For this is no medieval mystery play, no nostalgic folksy drama gelled in the aspic of history. The sense of evolution, universality and millennium relevance is palpable. No person has the right to stand in judgment: in any one of us there lurks something of Pilate, Herod, Judas.

Stereotyping is out. This year the blood-curse has been removed from the yelling crowd scene in front of Pilate (“His blood be on us, and on our children”). In 1990, the council produced six tightly argued pages as to why it had to stay. That traditional accusation of collective guilt lives on in centuries of folk memory and links historically with aversion, contempt, aggression.
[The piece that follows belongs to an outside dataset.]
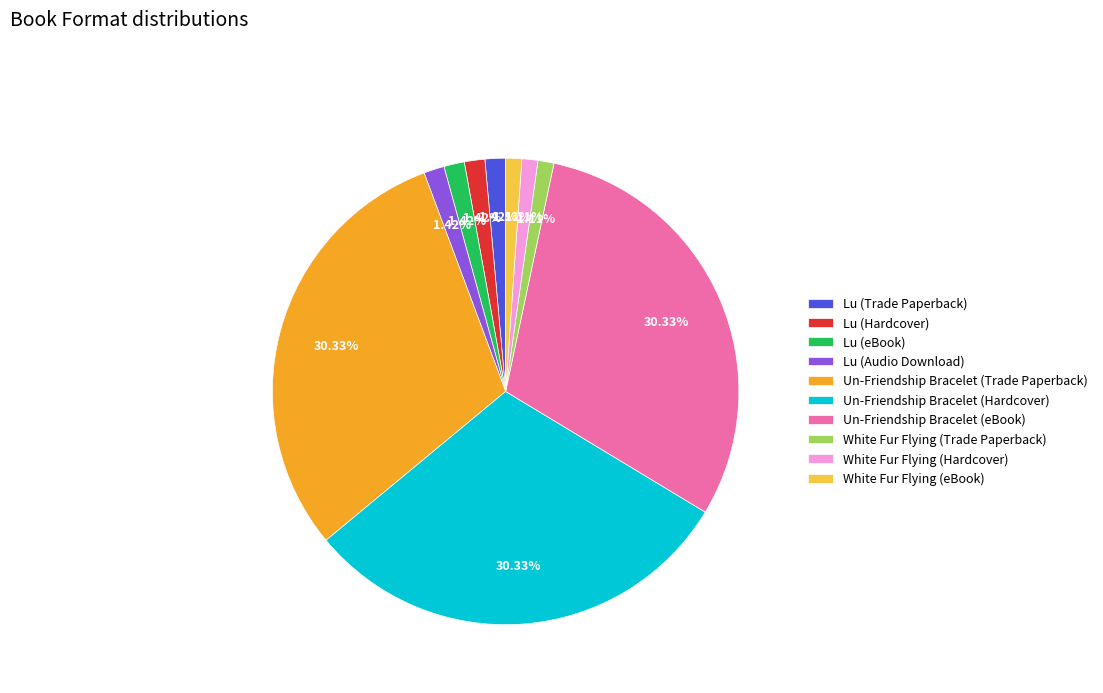

Does Lu (Audio Download) account for over 50% of the chart?

No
Here Jesus has Jewish friends within the Sanhedrin who closely argue (and lose) the case for his innocence and, at the least, for a fair and open trial; and who stand by Him on the Cross. Jesus himself was a Jew, like all the earliest Christians, a fact sometimes overlooked. The wonderful, painterly tableaux of Old Testament scenes which punctuate the narrative of Passion Week illustrate the matrix of Jewish faith and tradition from which the figure of Christ emerged.

For this production the directors set up a dialogue with the American-Jewish Council. Leading rabbis agree that the script “goes far in minimising anti-Judaism”, and hope that “Passion 2000 will present a new and positive understanding of Jews and Jewishness”.

There are five six-hour performances each week between May and October. Don’t rush: tickets sold out two years ago.